Connecting Farmers to Markets Through Ethical Partners

Smallholder farmers, estimated to number some 500 million, are often disconnected from formal and export food markets. But new opportunities for linking retailers in Europe and the US with producers in Africa are emerging.

Some of the barriers smallholder farmers face in making these connections, as discussed in a new paper authored by Abbi Buxton and Bill Vorley of the International Institute for Environment and Development, include the high standard of products retailers require, timely delivery of products, and certification.

The paper discusses a four year project, which investigated new business models to address these barriers. The project was in collaboration with the Sustainable Food Laboratory, Catholic Relief Services, Rainforest Alliance and The International Center for Tropical Agriculture (CIAT) and was funded by the Bill & Melinda Gates Foundation. The project examined four different value chains, this paper, the first in a series of four, looked at flowers in Kenya.

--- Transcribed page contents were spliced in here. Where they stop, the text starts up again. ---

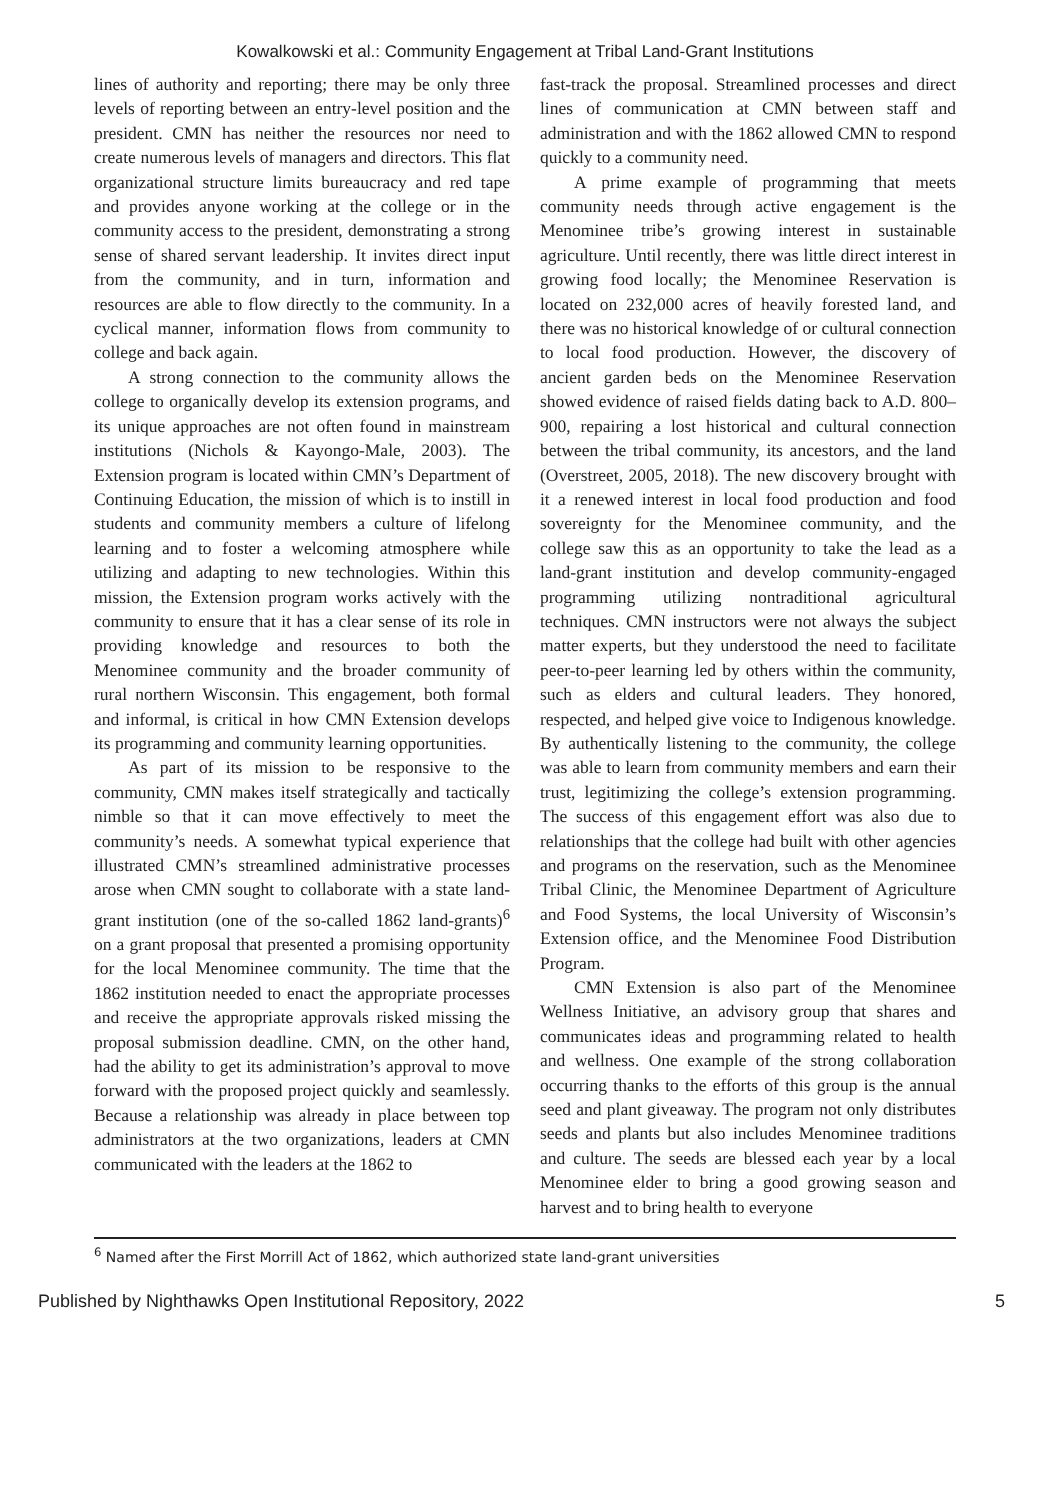Kowalkowski et al.: Community Engagement at Tribal Land-Grant Institutions
lines of authority and reporting; there may be only three levels of reporting between an entry-level position and the president. CMN has neither the resources nor need to create numerous levels of managers and directors. This flat organizational structure limits bureaucracy and red tape and provides anyone working at the college or in the community access to the president, demonstrating a strong sense of shared servant leadership. It invites direct input from the community, and in turn, information and resources are able to flow directly to the community. In a cyclical manner, information flows from community to college and back again.
A strong connection to the community allows the college to organically develop its extension programs, and its unique approaches are not often found in mainstream institutions (Nichols & Kayongo-Male, 2003). The Extension program is located within CMN’s Department of Continuing Education, the mission of which is to instill in students and community members a culture of lifelong learning and to foster a welcoming atmosphere while utilizing and adapting to new technologies. Within this mission, the Extension program works actively with the community to ensure that it has a clear sense of its role in providing knowledge and resources to both the Menominee community and the broader community of rural northern Wisconsin. This engagement, both formal and informal, is critical in how CMN Extension develops its programming and community learning opportunities.
As part of its mission to be responsive to the community, CMN makes itself strategically and tactically nimble so that it can move effectively to meet the community’s needs. A somewhat typical experience that illustrated CMN’s streamlined administrative processes arose when CMN sought to collaborate with a state land-grant institution (one of the so-called 1862 land-grants)<sup>6</sup> on a grant proposal that presented a promising opportunity for the local Menominee community. The time that the 1862 institution needed to enact the appropriate processes and receive the appropriate approvals risked missing the proposal submission deadline. CMN, on the other hand, had the ability to get its administration’s approval to move forward with the proposed project quickly and seamlessly. Because a relationship was already in place between top administrators at the two organizations, leaders at CMN communicated with the leaders at the 1862 to
fast-track the proposal. Streamlined processes and direct lines of communication at CMN between staff and administration and with the 1862 allowed CMN to respond quickly to a community need.
A prime example of programming that meets community needs through active engagement is the Menominee tribe’s growing interest in sustainable agriculture. Until recently, there was little direct interest in growing food locally; the Menominee Reservation is located on 232,000 acres of heavily forested land, and there was no historical knowledge of or cultural connection to local food production. However, the discovery of ancient garden beds on the Menominee Reservation showed evidence of raised fields dating back to A.D. 800–900, repairing a lost historical and cultural connection between the tribal community, its ancestors, and the land (Overstreet, 2005, 2018). The new discovery brought with it a renewed interest in local food production and food sovereignty for the Menominee community, and the college saw this as an opportunity to take the lead as a land-grant institution and develop community-engaged programming utilizing nontraditional agricultural techniques. CMN instructors were not always the subject matter experts, but they understood the need to facilitate peer-to-peer learning led by others within the community, such as elders and cultural leaders. They honored, respected, and helped give voice to Indigenous knowledge. By authentically listening to the community, the college was able to learn from community members and earn their trust, legitimizing the college’s extension programming. The success of this engagement effort was also due to relationships that the college had built with other agencies and programs on the reservation, such as the Menominee Tribal Clinic, the Menominee Department of Agriculture and Food Systems, the local University of Wisconsin’s Extension office, and the Menominee Food Distribution Program.
CMN Extension is also part of the Menominee Wellness Initiative, an advisory group that shares and communicates ideas and programming related to health and wellness. One example of the strong collaboration occurring thanks to the efforts of this group is the annual seed and plant giveaway. The program not only distributes seeds and plants but also includes Menominee traditions and culture. The seeds are blessed each year by a local Menominee elder to bring a good growing season and harvest and to bring health to everyone
<sup>6</sup> Named after the First Morrill Act of 1862, which authorized state land-grant universities
Published by Nighthawks Open Institutional Repository, 2022 5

In particular the paper discusses the important role intermediary organisations can play in linking smallholder farmers with retailers both in terms of supplying smallholders with the inputs and markets they need to increase production and ensuring a high quality and guaranteed supply to retailers. For this case study the intermediary company was Wilmar Agro Limited, based in Thika, Kenya who has some 2,000 contracted smallholder farmers supplying flowers, which Wilmar sells in Europe. Throughout the course of the project Wilmar was connected with Asda in the UK and Sam’s Club in the US and the way in which the terms of trade between these parties and the smallholder farmers contracted by Wilmar could be established to bring benefits to all actors in the value chain was investigated.

As discussed in Chapter 8, aggregators or intermediaries such as contract farming organisations, cooperatives or farmer associations are offering more and more opportunities for smallholders to capture the benefits arising from value chains, while minimising the risks.